This is an interesting topic and one I have been struggling with for a little bit. It finally came to a head when I was looking for Memes and pictures to add to a post; searching for Buddhist quotes to underscore my point.During my search I came across a website (click here) that was debunking inspirational quotes attributed to the Buddha, calling them fake and revealing the real source. I can see how that action isn’t bad in and of itself. It fits in with the need many have to want all the facts and to be right; but it did strike me in my thinking of harm. What is the harm if the quote brings the person comfort and joy? Is it important that joy be based on proven facts and sources, or is joy just joy?

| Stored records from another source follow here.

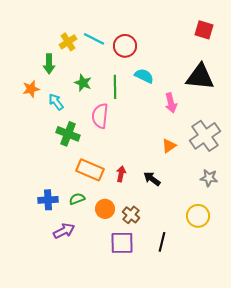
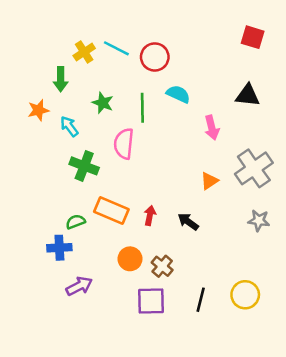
black triangle: (200, 77) -> (248, 95), size x0.7
green semicircle: (77, 199) -> (76, 222), moved
yellow circle: (198, 216) -> (245, 295), moved

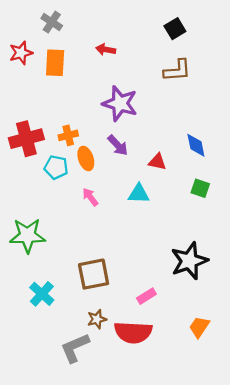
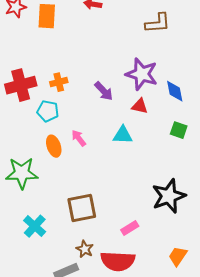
purple star: (120, 103) -> (142, 74), moved
orange ellipse: (86, 158) -> (54, 146), moved
brown star: (97, 319) -> (85, 249), turned -30

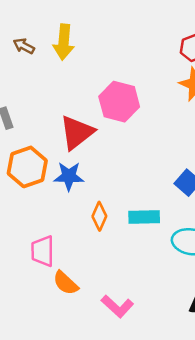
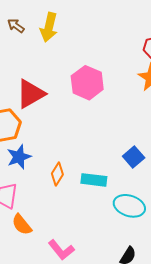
red triangle: (77, 132) -> (31, 94), moved
blue star: (69, 176) -> (19, 157), moved, turned -30

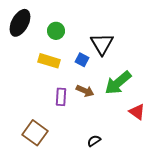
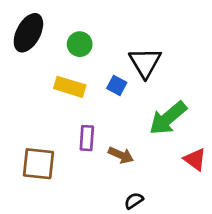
brown arrow: (85, 91) -> (121, 155), moved
brown square: (35, 133) -> (38, 164), moved, turned -30

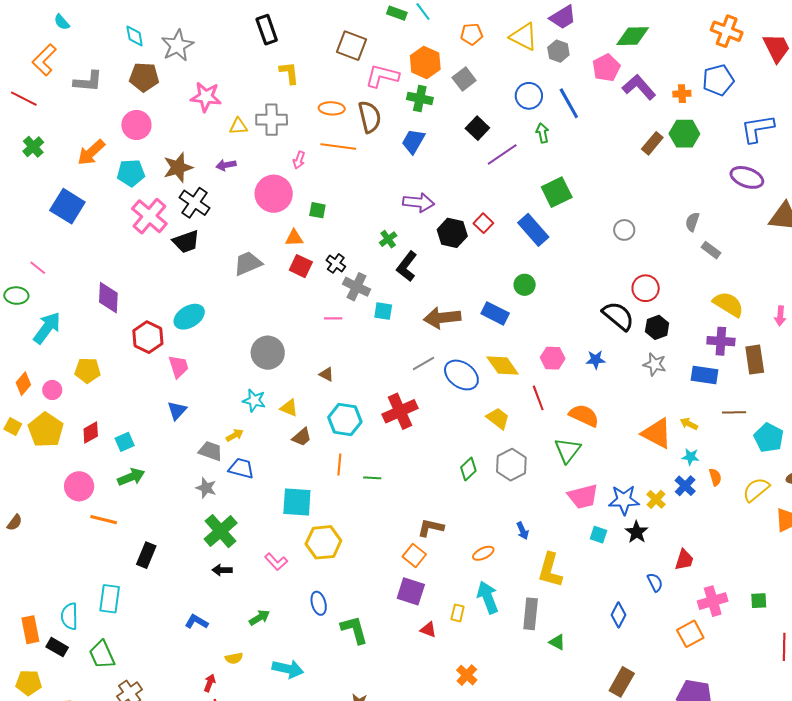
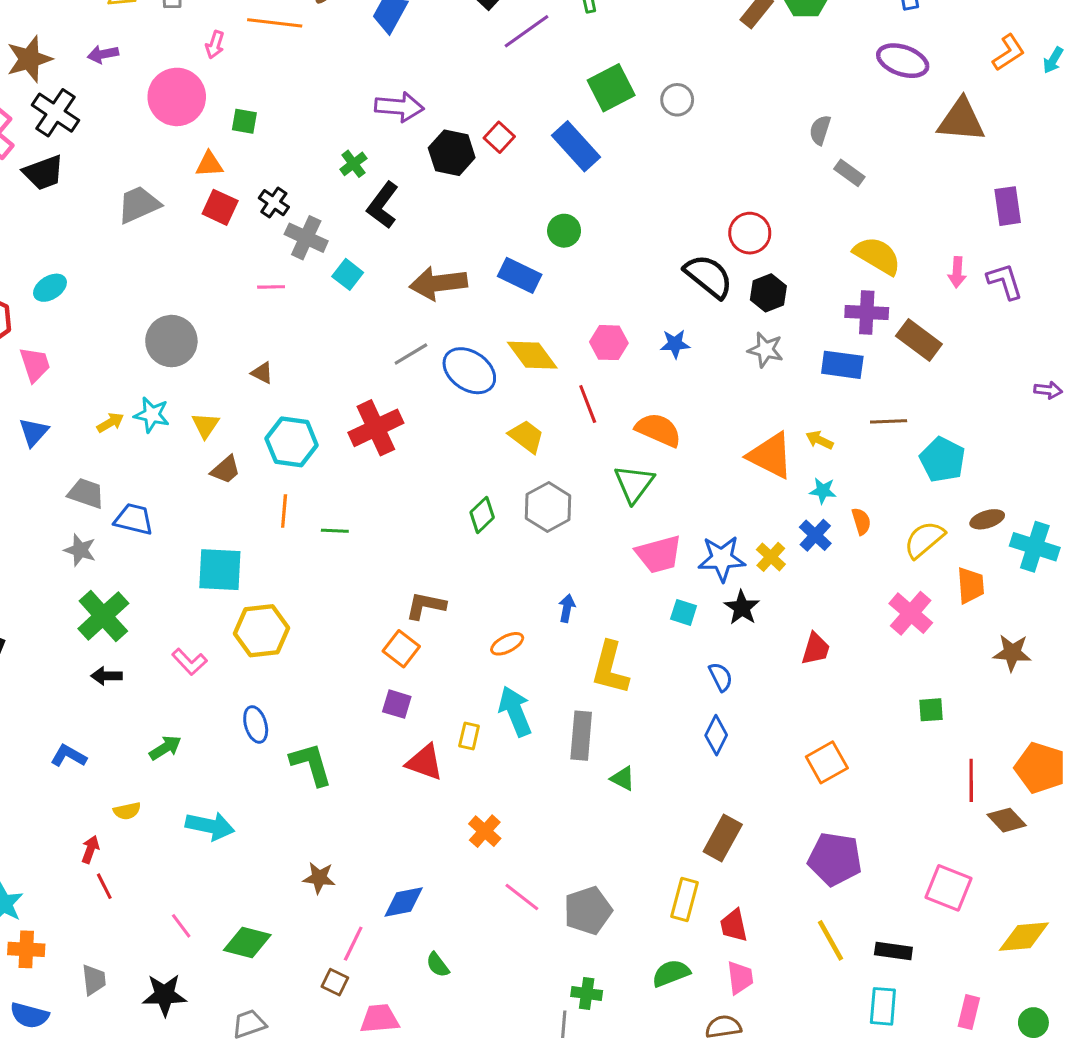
gray circle: (624, 230) -> (677, 100), moved
cyan square: (383, 311) -> (348, 274), turned 30
cyan ellipse: (189, 317) -> (50, 288), size x0.7
brown rectangle: (755, 360) -> (919, 340), turned -44
yellow triangle: (289, 408) -> (206, 425), turned 42
yellow arrow: (235, 435) -> (110, 423), moved
blue arrow: (523, 531) -> (567, 608), turned -144
blue semicircle: (655, 582) -> (721, 677), moved
purple square: (411, 591) -> (397, 704), size x0.7
pink cross: (713, 601) -> (911, 613), moved, turned -32
red triangle: (428, 630) -> (425, 762), size x1.5

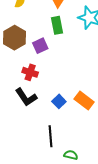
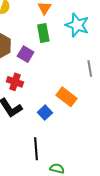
purple square: (40, 46) -> (26, 54), turned -35
orange rectangle: (84, 100) -> (67, 97), moved

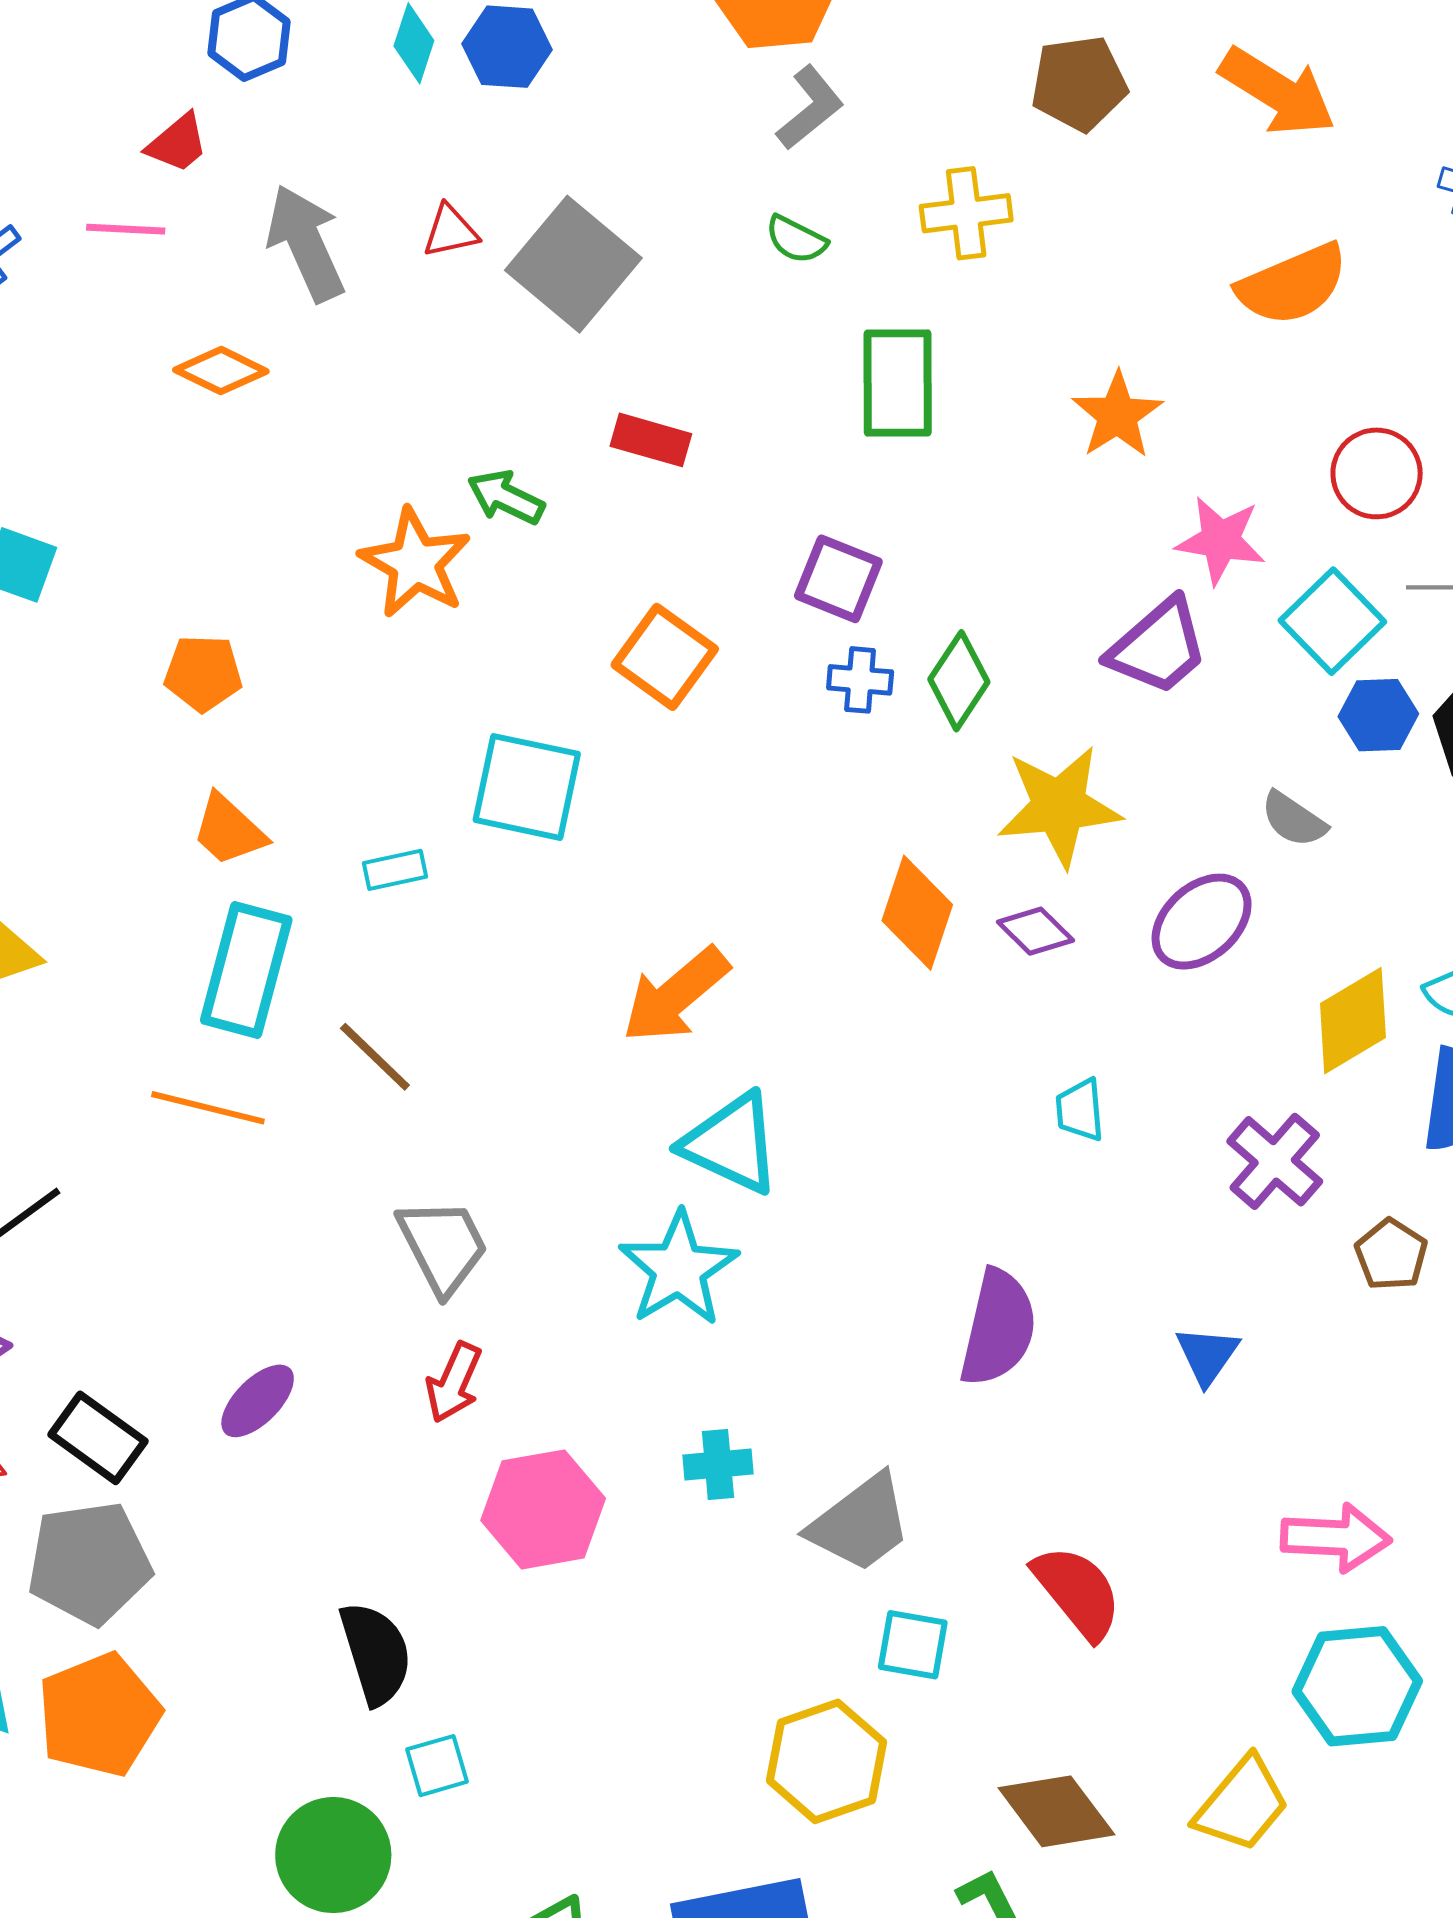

I have to admit another reason for this topic has to do with people I know. Being extra observant, I tend to see patterns and actions that can be taken as destructive if motives aren’t exactly sound. Basically I have people in my life I believe might be acting in a way that seems joyous for the casual observer but I feel are the actions of a masked, and hurting soul that doesn’t know any other way to be. I feel the joy isn’t authentic, and because I see it I must be the one to help them to real and lasting joy. How egotistical am I?
In the case of my friends, I’m working off assumptions and conjecture. They might be suffering but I have no proof of that. What I actually see is how I suffered and displayed some of the same behavior, but I only know that now. In the midst of it I was joyous and fine. If anyone tried to come to me with their suspicions about my suffering, I often times became defensive and dismissive. Who where they to tell me I was a fraud? All I saw was someone trying to rain on my parade, and while now I see they were right, that doesn’t mean I need to be that person to my friends now.
I am suffering in just as many ways as the other person, with happiness and joy being the end game goal. If a little self-delusion is helpful, really not causing any pain or harm in the short run, who am I to stand in that person’s way. And the big get about all of it is, I HAVE NO PROOF. I might have a feeling, and tend to trust my feelings, but it’s not for me to decide how someone’s happiness should be attained. I am a person that most know to be open to assist upon REQUEST. I put it in caps and bold because I know many people only come to realizations and change when it’s right for them, and on their own time. I don’t tend to like to push my ideas and process on to anyone unless asked; even then working hard to make sure I phrase things for self discovery, tailored to the person I’m engaged with.
Going back to the quotes, these are great messages of how to be happy, how to be loving, and how to be spiritual. I don’t see anything at all harmful in uplifting messages, damn the source behind them. In the end they are all messages from the same source, the Universe, just said in different ways; a fact that the website tends to uphold, more so bemoaning calling the sayings direct quotes. It goes to having to be right for me, and I just don’t understand the harm as I use to. I use to be that guy. I pretty much was until I looked at this site, reflected on my ways, and now see the truth for myself.
Joy and happiness are the goal. To think I would try to take away a person’s joy to be right, or to give them authenticity really disappoints me. With everything that is going on in this world, joy should be coveted in whatever form one can find it, as long as it isn’t bring harm to themselves or anyone else. In most cases if suffering is occurring, nothing can be done until it is seen by the one suffering and help is asked for. You can watch an addict destroy themselves everyday but they will only stop when they are ready to. And the real point is, I have been the only proven addict, needing to be right, and needing to be a savior, possibly creating a situation out of that need.
This was a good thing for me to realize. I love my friends and family but I need to love them flaws and all. At present for some, the flaws are in my head and not expressed by them. If and when that happens, I can be there with the love I have inside, and the compassion I have developed through my practice. Just because they might look like they can’t swim, doesn’t mean they can’t, and that is something I have to learn and develop. My eyes see what my experience and perceptions have been trained to see, but they are mine alone and should not be projected onto anyone.
If the quote is fake then okay. Unless isn’t that important to speak as a scholar, with all the facts and figures in your head all the time, then allow people to find joy and happiness in whatever affirmation or saying speaks to them. We all have things that work for us. Try you best not to make your thing destroying someone else’s joy.